Range (min … max): 50.616 ns … 86.458 ns ┊ GC (min … max): 0.00% … 0.00%
Time (median): 50.785 ns ┊ GC (median): 0.00%
Time (mean ± σ): 51.102 ns ± 1.389 ns ┊ GC (mean ± σ): 0.00% ± 0.00%
▆█▄ ▁ ▁ ▁
▆████▆▃▄▃▃▃▂▅▅▅▃▅▄▄▄▄▅▄▅██▆▇▇▇▆▅▄▃▅▅▆█▇▅▆▆▅▅▅▅▅▅▆▇▆▆▅▅▆▅▆▅▅ █
50.6 ns Histogram: log(frequency) by time 55.2 ns <
Memory estimate: 0 bytes, allocs estimate: 0.
julia> @benchmark loglik_obs_safer(Binomial(), $y, $μ, $wt, $ϕ)
BenchmarkTools.Trial: 10000 samples with 986 evaluations.

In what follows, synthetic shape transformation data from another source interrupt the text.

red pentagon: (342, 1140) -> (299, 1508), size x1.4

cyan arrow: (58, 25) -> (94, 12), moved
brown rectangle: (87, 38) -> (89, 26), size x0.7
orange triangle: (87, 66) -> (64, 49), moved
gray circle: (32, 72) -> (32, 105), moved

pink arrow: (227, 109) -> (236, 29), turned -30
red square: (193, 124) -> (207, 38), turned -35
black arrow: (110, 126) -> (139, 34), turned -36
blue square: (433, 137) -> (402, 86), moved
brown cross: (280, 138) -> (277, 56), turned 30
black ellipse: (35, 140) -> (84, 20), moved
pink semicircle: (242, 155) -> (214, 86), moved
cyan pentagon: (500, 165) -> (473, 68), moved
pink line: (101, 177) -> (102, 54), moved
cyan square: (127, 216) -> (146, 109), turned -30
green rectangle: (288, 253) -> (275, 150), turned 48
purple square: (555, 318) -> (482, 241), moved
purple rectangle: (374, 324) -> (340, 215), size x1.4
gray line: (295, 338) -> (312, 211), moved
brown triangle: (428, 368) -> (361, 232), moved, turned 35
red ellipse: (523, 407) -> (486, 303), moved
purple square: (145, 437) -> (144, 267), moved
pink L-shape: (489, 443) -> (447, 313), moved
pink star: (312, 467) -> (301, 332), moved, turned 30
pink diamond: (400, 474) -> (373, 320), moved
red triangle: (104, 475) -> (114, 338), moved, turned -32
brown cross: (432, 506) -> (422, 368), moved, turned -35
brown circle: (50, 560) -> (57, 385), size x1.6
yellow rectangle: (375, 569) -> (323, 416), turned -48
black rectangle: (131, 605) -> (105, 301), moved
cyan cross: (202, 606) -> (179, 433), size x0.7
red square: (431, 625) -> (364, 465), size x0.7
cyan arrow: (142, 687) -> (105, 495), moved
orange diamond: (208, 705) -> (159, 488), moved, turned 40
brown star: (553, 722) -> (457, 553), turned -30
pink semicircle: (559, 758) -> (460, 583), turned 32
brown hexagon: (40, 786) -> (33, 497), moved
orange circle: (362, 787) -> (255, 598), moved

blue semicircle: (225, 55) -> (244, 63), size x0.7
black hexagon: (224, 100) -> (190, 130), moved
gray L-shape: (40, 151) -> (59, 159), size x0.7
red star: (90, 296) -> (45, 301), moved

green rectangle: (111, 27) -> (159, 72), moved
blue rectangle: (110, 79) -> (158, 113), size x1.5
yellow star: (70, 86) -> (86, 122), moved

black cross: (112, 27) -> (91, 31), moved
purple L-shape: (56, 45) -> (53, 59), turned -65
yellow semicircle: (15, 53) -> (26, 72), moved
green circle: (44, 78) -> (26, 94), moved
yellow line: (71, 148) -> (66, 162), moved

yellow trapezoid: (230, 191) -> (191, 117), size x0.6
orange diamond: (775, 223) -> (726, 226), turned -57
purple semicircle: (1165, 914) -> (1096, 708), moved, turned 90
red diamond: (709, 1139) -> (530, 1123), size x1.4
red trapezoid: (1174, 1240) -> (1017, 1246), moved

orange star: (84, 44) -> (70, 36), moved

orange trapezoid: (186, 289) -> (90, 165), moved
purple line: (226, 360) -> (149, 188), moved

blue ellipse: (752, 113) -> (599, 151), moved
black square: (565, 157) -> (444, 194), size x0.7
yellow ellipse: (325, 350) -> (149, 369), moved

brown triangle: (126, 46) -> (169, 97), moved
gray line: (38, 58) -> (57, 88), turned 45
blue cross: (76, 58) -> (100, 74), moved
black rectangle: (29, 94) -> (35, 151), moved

Range (min … max): 53.414 ns … 88.446 ns ┊ GC (min … max): 0.00% … 0.00%
Time (median): 53.542 ns ┊ GC (median): 0.00%
Time (mean ± σ): 53.847 ns ± 1.313 ns ┊ GC (mean ± σ): 0.00% ± 0.00%
▂█▇▃ ▁▂▁ ▂▂ ▂
████▆▇▅▄▄▃▄▅▄▅▄▅▄▄▄▅▃▆▅▃▃▄███████▇▆▆▇██▅▄▄▅▅▃▅▅▅▃▁▄▄▅▅▅▄▅▆▆ █
53.4 ns Histogram: log(frequency) by time 57.9 ns <
Memory estimate: 0 bytes, allocs estimate: 0.
So only about 2-3ns worse.
Tested on Apple silicon:
julia> versioninfo()
Julia Version 1.8.2
Commit 36034abf260 (2022-09-29 15:21 UTC)
Platform Info:
OS: macOS (arm64-apple-darwin21.3.0)
CPU: 8 × Apple M1
WORD_SIZE: 64
LIBM: libopenlibm
LLVM: libLLVM-13.0.1 (ORCJIT, apple-m1)
Threads: 4 on 4 virtual cores
@nalimilan if you have no strong objections, I would just go ahead and open a PR to add this.
Hat-tip @ararslan who rubber-ducked this with me and @haberdashPI who found the pathological case.